- Born: July 24, 1949 Kintampo, Ghana

Academic career
- Institution: National Science Foundation University of South Florida Wright State University New College of Florida
- Alma mater: Wayne State University (PhD), 1981 University of Cape Coast (BA), 1974
- Information at IDEAS / RePEc
- Website: http://economics.usf.edu/faculty/kgbrempong/

= Kwabena Gyimah-Brempong =

Professor of economics

Kwabena Gyimah-Brempong (born July 24, 1949) is a Ghanaian American economist who is a professor of economics and economics department chair at the University of South Florida, and a former president of the National Economic Association. He serves on the editorial boards of Southern Economic Journal and the Journal of African Development.

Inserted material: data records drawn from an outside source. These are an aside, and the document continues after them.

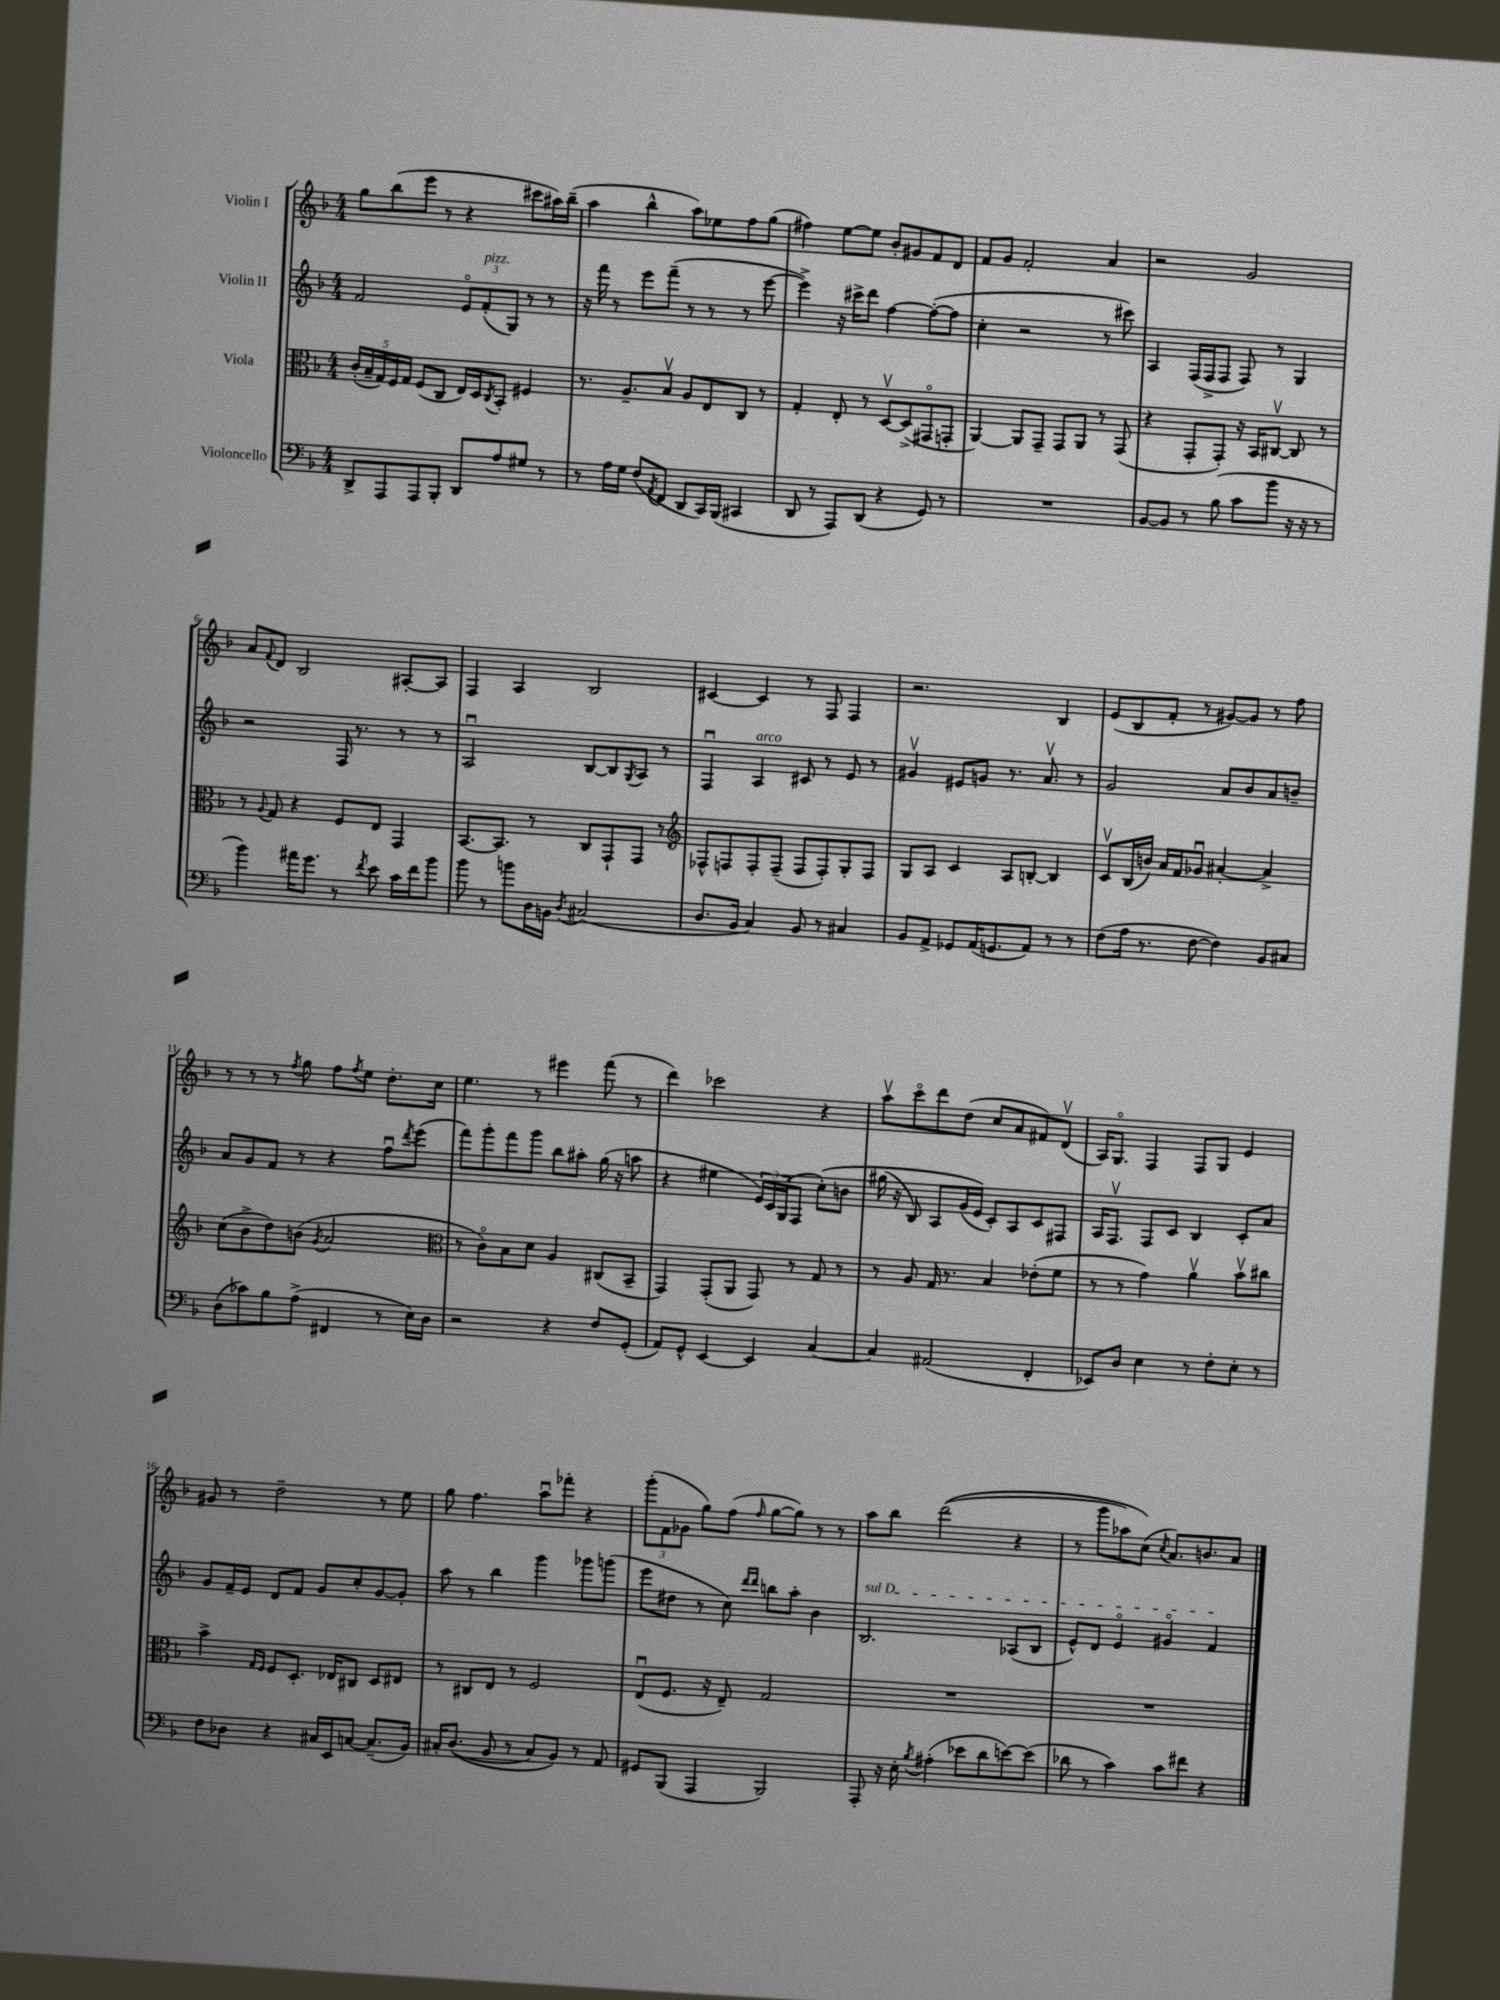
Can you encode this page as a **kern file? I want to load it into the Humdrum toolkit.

**kern	**kern	**kern	**kern
*part4	*part3	*part2	*part1
*staff4	*staff3	*staff2	*staff1
*I"Violoncello	*I"Viola	*I"Violin II	*I"Violin I
*clefF4	*clefC3	*clefG2	*clefG2
*k[b-]	*k[b-]	*k[b-]	*k[b-]
*M4/4	*M4/4	*M4/4	*M4/4
=1	=1	=1	=1
8DD^/L	(20c'/LL	2f/	8gg\L
.	20B-~/	.	.
.	20G/)	.	.
8AAA/	.	.	(8bb-\
.	20F/	.	.
.	20G/JJ	.	.
8AAA/	(8F/L	.	8eee\J
8BBB-'/J	8C/J	.	8r
8DD/L	16E/LL)	12e/L	4r
.	16D/J	.	.
!	!	!LO:TX:a:i:t=pizz.	!
.	.	(12f'/	.
.	8qC/	.	.
8A/	8BB-'/J	.	.
.	.	12G/J)	.
8G#X/J	4F#X/	8r	8ccc#X\L
8r	.	8r	16aa#X\L)
.	.	.	(16bb-~\JJ
=2	=2	=2	=2
8r	8.r	16r	4aa\
.	.	16fff\	.
16A\LL	.	8r	.
16G\JJ	8.A~/L	.	.
(8F/L	.	8eee\L	4bb-^^\
8qAA/	.	.	.
8FF/J	8B-v/J	(8fff~\J	.
8DD/L	8A/L	8r	8aa\L)
16CC/L)	8E/	8r	8ee-X\
(16BBB-/JJ	.	.	.
4CC#X/	8C/J	8r	8ff\
.	8r	[8eee\	(8gg\J
=3	=3	=3	=3
8DD/	4G'/	4eee^\])	4ff#X\)
8r	.	.	.
8AAA/L)	8E'/	16r	[8ee\L
.	.	16ccc#X^\KL	.
(8DD/J	8r	8ddd\J	8ee\J]
4r	[8Dv/L	[4ff\	8b-'/L
.	(8D^/]	.	8g#X/
8GG/)	8GG#X/	(8ff'\L_	8f/
8r	8GGn'/J	8ff\J]	8d/J
=4	=4	=4	=4
1r	[4AA/)	4cc'\	8f/L
.	.	.	8g/J
.	8AA/L]	2r	2f'/
.	8GG~/J	.	.
.	8GG/L	.	.
.	8AA/J	.	.
.	8r	8r	4a/
.	(8GG/	8ccc#X\)	.
=5	=5	=5	=5
[8BB-/L	4r	4A/	2r
8BB-/J]	.	.	.
8r	8GG'/L	(16F/LL	.
.	.	16F^/J	.
(8B-\	8GG'/J)	8F/J	.
8c\L	16r	8F/)	2g/
.	16BB-/KL	.	.
8b-\J	[8C#Xv/J	8r	.
16r	8C#/]	4G/	.
16r	.	.	.
8r	8r	.	.
!!LO:LB:g=z
=6	=6	=6	=6
4b-\)	8r	2r	8a/L
.	8qqA/	.	8qqf/
.	8G/	.	8d/J
16a#X\KL	4r	.	2B-/
8.g\J	.	.	.
8r	8F/L	16F/	.
.	.	8.r	.
8qf/	.	.	.
8e\	8E/J	.	.
16c\LL	4GG/	8r	[8A#X'/L
16f\J	.	.	.
8b-\J	.	8r	8A#/J]
=7	=7	=7	=7
8b-\	[8.BB-/L	2Au/	4F/
8r	.	.	.
.	8.BB-/J]	.	.
8bn\L	.	.	4A/
16D\L	8r	.	.
16BBn\JJ	.	.	.
8qD/	.	.	.
(2C#X/	8C/L	[8B-/L	2B-/
.	8GG`/	8B-/]	.
.	.	8qG/	.
.	8GG/J	8A/J	.
.	8r	8r	.
=8	=8	=8	=8
*	*clefG2	*	*
8.D/L	8F-X^^/L	4Fu/	[4c#X/
.	8Fn/	.	.
16BB-/Jk	.	.	.
!	!	!LO:TX:a:i:t=arco	!
4C/)	8F'/	4A/	4c#/]
.	(8F~/J	.	.
8BB-/	8F/L	8c#X/	8r
8r	8F'/)	8r	8F/
4C#X/	8G'/	8e/	4F/
.	8F/J	8r	.
=9	=9	=9	=9
8BB-/L	8G/L	4g#Xv/	2.r
8AA^/J	8A/J	.	.
8GG-X/L	4c/	8e#X/L	.
(16AA/K	.	8gn/J	.
8.GGn/	.	.	.
.	8A/L	8.r	.
8AA/J)	[8Bn'/J	.	.
.	.	8.av/	.
8r	4B/]	.	4B-/
8r	.	8r	.
=10	=10	=10	=10
(8F\L	8cv/L	2g/	(8e/L
16A\Jk	(16B-/L	.	8B-/
8.r	16bn/JJ)	.	.
.	16a/LL	.	8f'/J
.	16f/J	.	.
[8F\	8g-Xu/J	.	8r
4F\])	[4a#X'/	8a/L	[8g#X/L)
.	.	8b-/	8g#/J]
8BB-/L	4a#^/]	8a/	8r
8C#X/J	.	8bn~/J	8ff\
!!LO:LB:g=z
=11	=11	=11	=11
(8D\L	(8cc\L	8a/L	8r
8c-X\)	8b-^\	8g/	8r
8B-\	8dd\)	8f/J	8r
.	.	.	8qff/
(8A^\J	(8bn\J	8r	8gg\
.	8qg/	.	.
4FF#X/	2a/	4r	8ff\L
.	.	.	8qff/
.	.	.	8ee\J
8r	.	8ffu\L	8.dd'\L
.	.	8qddd/	.
16E\LL)	.	(8eee\J	.
16D\JJ	.	.	16cc\Jk
=12	=12	=12	=12
*	*clefC3	*	*
2r	8r	8fff\L)	4.ee\
.	8c\L)	8ggg'\	.
.	8B-\	8fff\	.
.	8d\J	8ggg\J	8r
4r	4A/	8bb-\L	4eee#X\
.	.	8aa#X'\J	.
8F/L	(8C#X/L	(16gg\	(8fff\
.	.	16r	.
(8GG'/J	8BB-~/J	8aan\	8r
=13	=13	=13	=13
8AA/L)	4GG/)	4r	4ddd\)
8GG^^/J	.	.	.
[4EE/	(8GG'/L	4ee#X\	2ccc-X\
.	8AA/J	.	.
4EE/]	8GG/)	24e/LL)	.
.	.	24c/	.
.	.	(24G/J	.
.	8r	8F/J	.
[4C/	8G/	(8cc'\L)	4r
.	8r	8bn\J	.
=14	=14	=14	=14
4C/]	8r	(16gg#X\	8aav\L
.	.	16r	.
.	8A/	8B-/)	8ccc\
(2AA#X/	16G/	8A/L	8ddd\
.	8.r	.	.
.	.	(16g/L	(8dd\J
.	.	16e/JJ)	.
.	4B-/	8c'/L)	8cc/L
.	.	8A/	8a/
4FF'/	(8e-X'\L	8c/	8f#X/)
.	8f\J	8F#X/J	(8dv/J
=15	=15	=15	=15
8EE-X/L)	8r	16A/KL	16A/KL)
.	.	8.Fv/J	8.G/J
8D/J	8r	.	.
4E\	4g\)	8F/L	4F/
.	.	8c/J	.
8r	4av\	4B-/	8F/L
8F'\L	.	.	8G/J
8E'\J	8b-v\L	8c'/L	4e/
8r	8cc#X\J	8a/J	.
!!LO:LB:g=z
=16	=16	=16	=16
8F\L	4b-^\	8g/L	8g#X/
8D-X\J	.	16f~/L	8r
.	.	16e/JJ	.
.	16qqG/LL	.	.
.	16qqF/JJ	.	.
4r	8F/L	8d/L	2dd~\
.	8.D'/J	8f/J	.
16C#X/LL	.	8g/L	.
16EE/J	16E-X/KL	.	.
[8Cn/J	8C#X/J	8cc'/	.
(8.C~/L]	8D/L	[8g/	8r
.	8E#X/J	8g'/J]	8ee\
16BB-/Jk)	.	.	.
=17	=17	=17	=17
16C#X'/KL	8r	8aa\	8gg\
((8.D/J	.	.	.
.	8C#X/L	8r	4.ff\
8BB-/	8E/J	4bb-\	.
8r	8r	.	.
8C#/L)	2F/	4ggg\	8aau\L
8BB-/J)	.	.	8fff-X'\J
8r	.	8ggg-X\L	4r
8AA/	.	(8gggn\J	.
=18	=18	=18	=18
8GG#X/L	(8Eu/L	8eee\L	(12ggg'\L
.	.	.	12f\
(8BBB-/J	8.F/J	8dd#X\J	.
.	.	.	12g-X\J
4AAA/	.	8r	8gg\L)
.	16r	.	.
.	8E~/)	8cc\)	(8ff\J
.	.	16qqddd/LL	.
.	.	16qqddd/JJ	16qqff/
2BBB-/)	2G/	8bbn\L	[8gg\L
.	.	8aa'\J	8gg\J])
.	.	4b-\	8r
.	.	.	8r
=19	=19	=19	=19
!	!	!LO:TX:a:i:t=sul D	!
8AAA'/	1r	2.B-/	8aa\L
16r	.	.	8bb-\J
16E'\	.	.	.
8qB-/	.	.	.
(4A#X'\	.	.	((2ddd\
8e-X\L	.	.	.
8d\	.	.	.
[8en\)	.	(8A-X/L	4r
(8e\J]	.	8B-/J	.
=20	=20	=20	=20
8d-X\	1r	8e^^/L)	8r
8r	.	8d/J	8ggg\L
4c\)	.	4e/	8aa-X\)
.	.	.	(8cc\J)
.	.	.	8qcc/
8c\L	.	4g#X/	8.a/L)
8f#X\J	.	.	.
.	.	.	8.bn/
4r	.	4f/	.
.	.	.	8a/J
==	==	==	==
*-	*-	*-	*-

== Education and early life ==

Gyimah-Brempong was born in Kintampo, Ghana, and received a BA with Honors from the University of Cape Coast in Ghana in 1974. He came to the United States in 1975 and earned a PhD in economics from Wayne State University in 1981.

== Career ==
Gyimah-Brempong has taught at the New College of Florida from 1981 to 1988, and at Wright State University from 1988 to 1994. Since 1994, he has been a professor of economics at the University of South Florida. From 2002 to 2004 he was the Economics Program, Director for the National Science Foundation. His research focuses on economic development in Africa. He has been president of the National Economic Association. In 2016, the Association for the Advancement of African Women Economists held a conference in his honor.

=== Selected publications ===

- Gyimah-Brempong, Kwabena. "Corruption, economic growth, and income inequality in Africa." Economics of governance 3, no. 3 (2002): 183–209.
- Gyimah-Brempong, Kwabena, and Mark Wilson. "Health human capital and economic growth in Sub-Saharan African and OECD countries." The Quarterly Review of Economics and Finance 44, no. 2 (2004): 296–320.
- Gyimah-Brempong, Kwabena, Oliver Paddison, and Workie Mitiku. "Higher education and economic growth in Africa." The Journal of Development Studies 42, no. 3 (2006): 509–529.
- Gyimah-Brempong, Kwabena, and Samaria Munoz de Gyimah-Brempong. "Corruption, growth, and income distribution: Are there regional differences?." Economics of Governance 7, no. 3 (2006): 245–269.
- Gyimah-Brempong, Kwabena, and Thomas L. Traynor. "Political instability, investment and economic growth in Sub-Saharan Africa." Journal of African Economies 8, no. 1 (1999): 52–86.